Exercise
Identify, in the records below, every line where the string "tartós" appears, and copy each such line.
══ Supplied entries ══
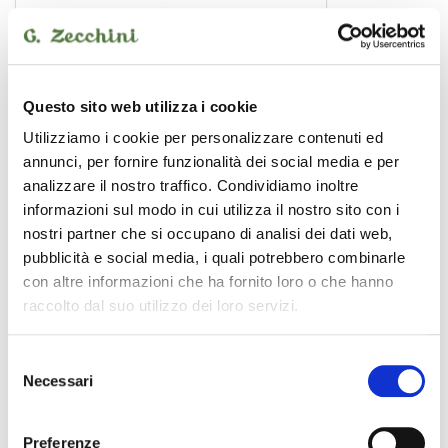
Questo sito web utilizza i cookie
Utilizziamo i cookie per personalizzare contenuti ed
annunci, per fornire funzionalità dei social media e per
analizzare il nostro traffico. Condividiamo inoltre
informazioni sul modo in cui utilizza il nostro sito con i
nostri partner che si occupano di analisi dei dati web,
pubblicità e social media, i quali potrebbero combinarle
CLC-50100B
6,00 €
con altre informazioni che ha fornito loro o che hanno
raccolto dal suo utilizzo dei loro servizi.
CENTOLIGHT
Selezione
Necessari
del
consenso
Preferenze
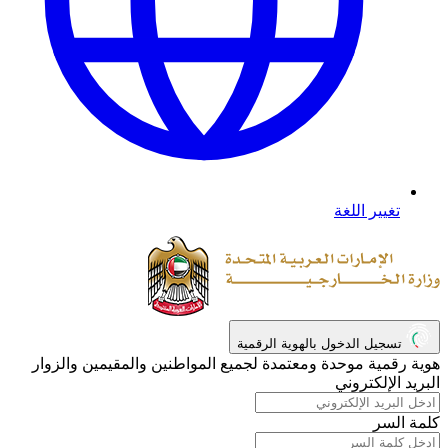
تغيير اللغة
تسجيل الدخول بالهوية الرقمية
هوية رقمية موحدة ومعتمدة لجميع المواطنين والمقيمين والزوار
البريد الإلكتروني
كلمة السر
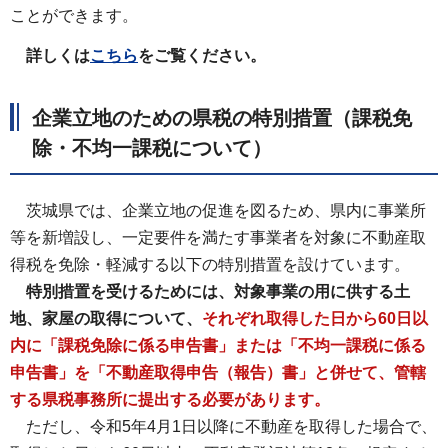
ことができます。
詳しくは
こちら
をご覧ください。
企業立地のための県税の特別措置（課税免
除・不均一課税について）
茨城県では、企業立地の促進を図るため、県内に事業所
等を新増設し、一定要件を満たす事業者を対象に不動産取
得税を免除・軽減する以下の特別措置を設けています。
特別措置を受けるためには、対象事業の用に供する土
地、家屋の取得について、
それぞれ取得した日から60日以
内に「課税免除に係る申告書」または「不均一課税に係る
申告書」を「不動産取得申告（報告）書」と併せて、管轄
する県税事務所に提出する必要があります。
ただし、令和5年4月1日以降に不動産を取得した場合で、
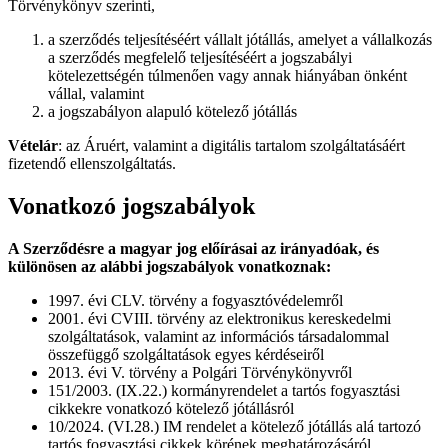
Törvénykönyv szerinti,
a szerződés teljesítéséért vállalt jótállás, amelyet a vállalkozás
a szerződés megfelelő teljesítéséért a jogszabályi
kötelezettségén túlmenően vagy annak hiányában önként
vállal, valamint
a jogszabályon alapuló kötelező jótállás
Vételár
: az Áruért, valamint a digitális tartalom szolgáltatásáért
fizetendő ellenszolgáltatás.
Vonatkozó jogszabályok
A Szerződésre a magyar jog előírásai az irányadóak, és
különösen az alábbi jogszabályok vonatkoznak:
1997. évi CLV. törvény a fogyasztóvédelemről
2001. évi CVIII. törvény az elektronikus kereskedelmi
szolgáltatások, valamint az információs társadalommal
összefüggő szolgáltatások egyes kérdéseiről
2013. évi V. törvény a Polgári Törvénykönyvről
151/2003. (IX.22.) kormányrendelet a tartós fogyasztási
cikkekre vonatkozó kötelező jótállásról
10/2024. (VI.28.) IM rendelet a kötelező jótállás alá tartozó
tartós fogyasztási cikkek körének meghatározásáról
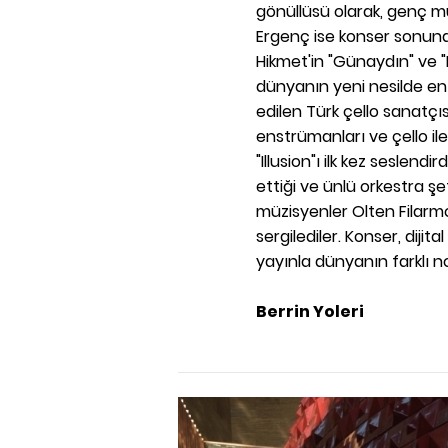
gönüllüsü olarak, genç m
Ergenç ise konser sonunda
Hikmet'in "Günaydın" ve "
dünyanın yeni nesilde en 
edilen Türk çello sanatçıs
enstrümanları ve çello il
"Illusion"ı ilk kez seslend
ettiği ve ünlü orkestra ş
müzisyenler Olten Filarmo
sergilediler. Konser, dijit
yayınla dünyanın farklı n
Berrin Yoleri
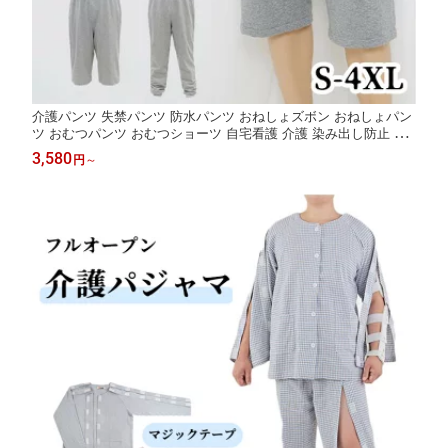
介護パンツ 失禁パンツ 防水パンツ おねしょズボン おねしょパン
ツ おむつパンツ おむつショーツ 自宅看護 介護 染み出し防止 染
出防止 尿漏れ対策 尿漏れ防止 おねしょ対策 失禁ケア 洗える 蒸
3,580
円
～
れにくい 男女兼用 調節可能 高齢者 老人 お年寄り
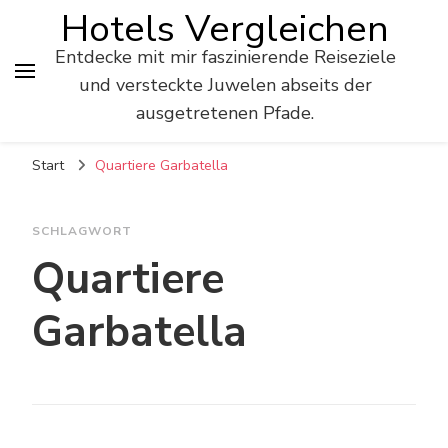
Hotels Vergleichen
Entdecke mit mir faszinierende Reiseziele
und versteckte Juwelen abseits der
ausgetretenen Pfade.
Start
Quartiere Garbatella
SCHLAGWORT
Quartiere
Garbatella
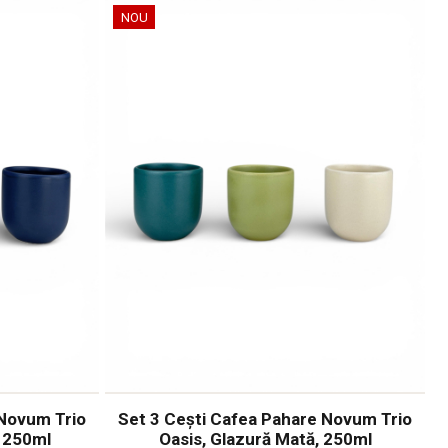
NOU
 Novum Trio
Set 3 Cești Cafea Pahare Novum Trio
, 250ml
Oasis, Glazură Mată, 250ml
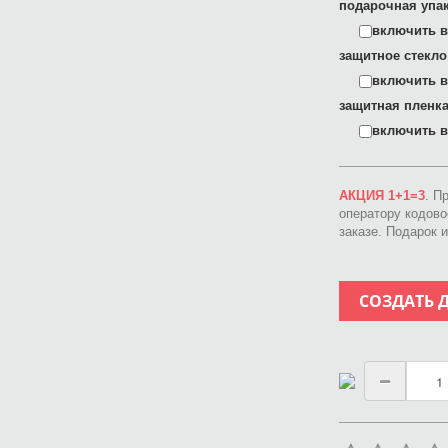
подарочная упак
включить в 
защитное стекло
включить в 
защитная пленка
включить в 
АКЦИЯ 1+1=3
. П
оператору кодов
заказе. Подарок 
СОЗДАТЬ 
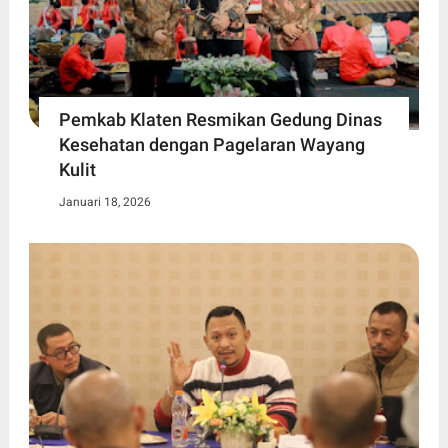
Pemkab Klaten Resmikan Gedung Dinas
Kesehatan dengan Pagelaran Wayang
Kulit
Januari 18, 2026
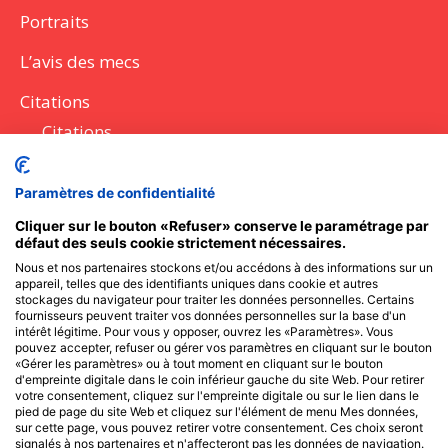
Portraits
L’avis des mecs
Citations
Citations
Lettres
Paramètres de confidentialité
Discours
Cliquer sur le bouton «Refuser» conserve le paramétrage par
défaut des seuls cookie strictement nécessaires.
Questions à poser
Nous et nos partenaires stockons et/ou accédons à des informations sur un
appareil, telles que des identifiants uniques dans cookie et autres
Messages SMS
stockages du navigateur pour traiter les données personnelles. Certains
fournisseurs peuvent traiter vos données personnelles sur la base d'un
intérêt légitime. Pour vous y opposer, ouvrez les «Paramètres». Vous
pouvez accepter, refuser ou gérer vos paramètres en cliquant sur le bouton
Recevoir l'actu des Frangines
«Gérer les paramètres» ou à tout moment en cliquant sur le bouton
d'empreinte digitale dans le coin inférieur gauche du site Web. Pour retirer
votre consentement, cliquez sur l'empreinte digitale ou sur le lien dans le
pied de page du site Web et cliquez sur l'élément de menu Mes données,
Reste informé des meilleurs articles et nouveautés avec
sur cette page, vous pouvez retirer votre consentement. Ces choix seront
seulement 1 e-mail par mois.
signalés à nos partenaires et n'affecteront pas les données de navigation.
═══
Answer box
151/2003. (IX.22.) kormányrendelet a tartós fogyasztási
tartós fogyasztási cikkek körének meghatározásáról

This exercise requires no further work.